What consumers want: Are we sure it’s multichannel engagement?

via Flickr © wwarby (CC BY 2.0)

via Flickr © wwarby (CC BY 2.0)

Understanding the dynamics of B2C communications - what channels are being used, which are on the rise and which are rated as particularly useful and why - is always interesting to marketeers. It’s also crucial info for Communications Service Providers, so here’s some interesting bits from the annual ‘White Book’ report compiled by multichannel business communications experts Oxygen8. It’s entitled 'Mastering multichannel journeys: making engagement pay.'

According to the report 75 per cent of businesses already use four different channels - website, social media, email and messaging. From the other end of the telescope the researchers calculate that about half of the UK population (31.7 million people) have historically ‘connected’ in this way with an average of six businesses via their mobiles. As a consumer I’m not sure that my getting a text saying my dry cleaning is ready amounts to my feeling ‘connected’ to that particular business, but lets leave that aside for the moment.

The research also indicates that 91 per cent of UK mobile users will make one or mobile payments this year. About a quarter of mobile users said they expected to spend more via their mobiles as and when additional payment platforms became available at the point of purchase, such as carrier billing. So good news there.

There are signs though that all this happy B2C ‘connectedness’ is reluctantly put-up-with rather than enthusiastically embraced by a public no doubt expecting that any surrender of a number or email address will result in a torrent of annoying spam and/or repeated hounding in an attempt to sell more of the same. (see today’s story - Most Europeans are worried about the security and privacy of their private online data - with good reason).

Oxygen8’s figures show that a typical connected consumer will increase the number of channels a business can potentially connect to them, from two to three up to the point of purchase. Once the purchase is made this drops back down to two.

Oxygen8 also reports that companies - not surprisingly us sceptics would say -  find that engaging with consumers “becomes increasingly challenging over time”.  Of course it does.

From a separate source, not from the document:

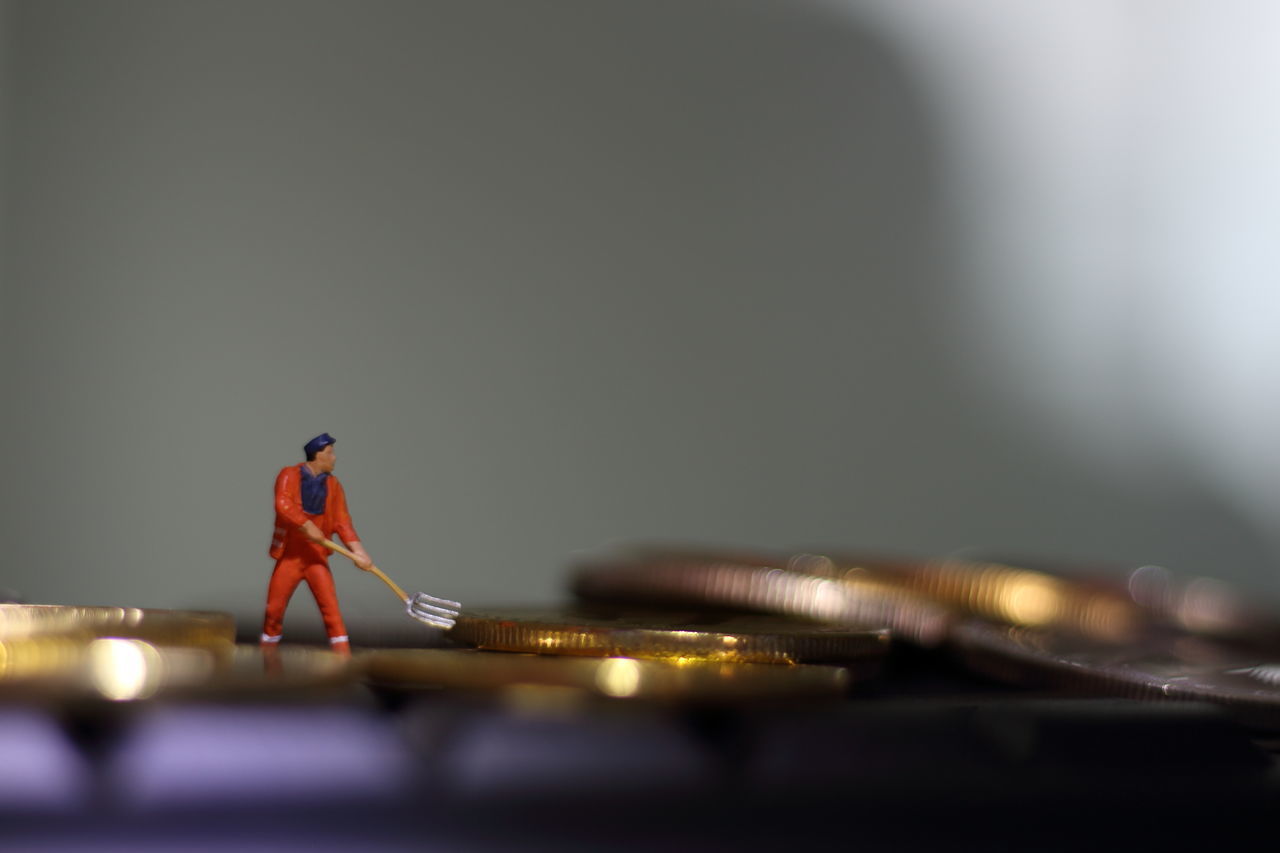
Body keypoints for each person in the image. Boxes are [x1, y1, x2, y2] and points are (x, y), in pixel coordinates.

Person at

It also reports that an average of 22 per cent of consumers claim businesses are increasing the

frequency and relevance of communications with a positive effect post-purchase. In other words a minority of consumers (22 per cent) don’t mind or even like being hounded (my words) to buy more things having bought one thing. Err, my arithmetic says that probably means that 80 per cent DON’T like being hounded and I’m with them.

One more strand of this ‘just leave me alone’ consumer tendency might be apparent in another statistic: so-called brand advocates (people happy to recommend a particular good or service) reduce from 25 per cent to 13 per cent following a purchase, says the report.

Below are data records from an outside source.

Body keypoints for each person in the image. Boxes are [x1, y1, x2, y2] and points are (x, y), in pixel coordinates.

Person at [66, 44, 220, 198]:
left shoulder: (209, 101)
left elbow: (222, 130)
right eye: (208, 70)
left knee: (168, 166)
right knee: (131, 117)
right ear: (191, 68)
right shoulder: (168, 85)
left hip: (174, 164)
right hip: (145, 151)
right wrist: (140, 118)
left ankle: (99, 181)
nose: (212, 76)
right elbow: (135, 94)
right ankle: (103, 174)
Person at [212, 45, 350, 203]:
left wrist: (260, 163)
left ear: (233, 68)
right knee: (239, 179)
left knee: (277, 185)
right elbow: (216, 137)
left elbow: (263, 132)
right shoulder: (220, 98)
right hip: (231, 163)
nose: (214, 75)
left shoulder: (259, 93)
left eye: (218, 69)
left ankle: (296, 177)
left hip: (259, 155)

However, help is at hand. All attempts by consumers to escape ‘engagement’ can be mitigated by those brilliant inventions (invented well before multimedia communications channels, by the way), vouchers and promotions. Over 50 per cent of mobile users are attracted by them and this, it’s implied, is a good way to keep them in touch.

According to Robert Townsend, Chief Marketing Officer at Oxygen8, the research shows that: “Engaging with consumers becomes increasingly challenging over time, our research reveals that voice calls remain the number one channel that businesses communicate with their customers…  [even though]… consumers preferred contact through SMS and email.”